Anastasia membuntuti ke mana pun Alan pergi. Ia tidak habis pikir dengan keputusan mendadaknya untuk berhenti bekerja dan menuntut penjelasan mendetail, bukan diabaikan seperti ini.
“Senior Anastasia, kamu tidak cemas. Aku sudah memiliki rencana.” Alan menjawab dengan tenang dan meyakinkan, namun tetap saja, wanita itu merasa sulit untuk mempercayainya.
Anastasia melipat tangan di depan dada, cemberut. Jujur saja, ia tahu bagaimana kondisi keuangan Alan dan seberapa keras usaha pria tersebut untuk dapat bekerja paruh waktu di minimarket ini. Kemudian dengan tiba-tiba, Alan ingin mengundurkan diri.
Sesuatu pastilah terjadi.
“Bagaimana kamu akan menghadapi mereka? Kamu tidak berencana untuk melakukan hal berbahaya, kan? Jika kamu membutuhkan uang, aku akan meminjamkanmu segera!” ujar Anastasia.
Alan menggelengkan kepala. Ia menatap Anastasia yang terlihat begitu khawatir. Penyesalan menyergap perasaan Alan. Ia teringat dengan kehidupan pertamanya, saat ia mengabaikan kebaikan hati orang lain dan hanya dapat mendatangkan kesialan untuk mereka.

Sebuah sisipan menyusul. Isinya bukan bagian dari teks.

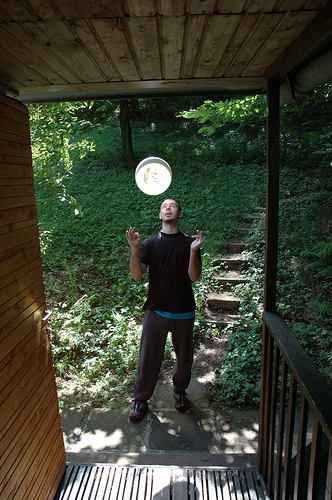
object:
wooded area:
[27, 99, 332, 407]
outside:
[25, 83, 332, 406]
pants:
[134, 310, 193, 400]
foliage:
[91, 194, 111, 228]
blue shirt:
[154, 311, 195, 319]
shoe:
[129, 401, 147, 421]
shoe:
[173, 388, 189, 411]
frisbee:
[135, 156, 173, 195]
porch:
[54, 408, 332, 500]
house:
[0, 0, 332, 500]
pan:
[135, 157, 173, 196]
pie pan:
[135, 156, 173, 196]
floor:
[53, 463, 272, 500]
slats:
[55, 464, 269, 500]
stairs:
[206, 201, 266, 314]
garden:
[24, 85, 332, 412]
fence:
[259, 312, 332, 500]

“Semua baik-baik saja. Senior tidak perlu khawatir. Terima kasih karena sudah mengkhawatirkanku,” balas Alan.
Anastasia memandang nanar. Pria itu terlihat teguh pada keputusan yang dibuatnya. Anastasia hendak meraih Alan sekali lagi dan membujuknya, tetapi di tengah jalan, tangannya berhenti, ia mengurungkan niatnya.

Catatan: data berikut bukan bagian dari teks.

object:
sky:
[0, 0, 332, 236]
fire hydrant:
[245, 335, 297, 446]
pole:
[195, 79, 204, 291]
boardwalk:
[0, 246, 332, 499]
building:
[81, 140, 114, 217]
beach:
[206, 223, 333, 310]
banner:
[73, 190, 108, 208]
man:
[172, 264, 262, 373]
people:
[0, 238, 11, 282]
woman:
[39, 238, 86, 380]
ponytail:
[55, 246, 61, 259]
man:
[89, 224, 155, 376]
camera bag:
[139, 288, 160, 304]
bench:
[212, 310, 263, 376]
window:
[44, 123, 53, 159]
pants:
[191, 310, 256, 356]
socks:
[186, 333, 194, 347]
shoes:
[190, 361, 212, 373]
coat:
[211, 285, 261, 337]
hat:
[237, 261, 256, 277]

“Baiklah jika itu maumu. Aku sudah tidak peduli lagi!” marah Anastasia karena Alan tidak ingin bercerita.
Wanita itu berniat untuk kembali ke meja kasir dan tanpa sengaja, melihat wajah-wajah yang tidak asing sekaligus membuat mual. Anastasia bergegas mendekati Alan dan menunduk, memegang pergelangan tangan pemuda itu erat dan mendekatkan bibir ke telinga. Ia berbisik.
“Para rentenir itu berkunjung ke sini. Aku akan mengulur waktu, keluarlah dari pintu belakang dan bersembunyi sampai aku mendatangimu,” saran Anastasia.
Anastasia beranjak. Ia bergegas menuju kasir dan menyapa para rentenir itu seperti ia menyapa pelanggan mereka. Anastasia berusaha setengah mati untuk bersikap setenang mungkin.
Kaki wanita itu gemetar. Kenangan buruk terakhir kali mengamuk dan membuat Alan babak belur. Ia tahu para rentenir itu bukanlah orang yang segan untuk bertindak semena-mena pada orang lain jika itu tidak sejalan dengan yang mereka inginkan.
“Beritahu kami di mana tikus itu bersembunyi!” perintah salah satu pria berbadan besar dengan tato memenuhi tubuhnya.
“A-Alan, dia ….”
“Aku di sini.” Alan muncul di hadapan mereka. Ia berdiri dengan tegap dan berani. Tak sedikit pun ketakutan terendus darinya.
Anastasia tersentak, ia memandang dengan heran, “Alan, kenapa kamu tidak mengikuti saranku? Mereka hanya akan menghajarmu hingga babak belur seperti terakhir kali!” seru Anastasia.
“Hah, baguslah kalau kamu mempermudah pekerjaanku. Bayar hutang-hutangmu atau kami akan membuatmu merasakan neraka sekali lagi!” ancam Ron, salah satu rentenir yang berada di bawah perintah Erman, seorang loan shark sekaligus mafia terkenal di daerah itu.
Ron mendekati Alan dengan tangannya yang telah mengepal kencang untuk segera melepas pukulan. Saat ia mengingat tentang kamera pengawas di minimarket tersebut, Ron mengurung niat buasnya.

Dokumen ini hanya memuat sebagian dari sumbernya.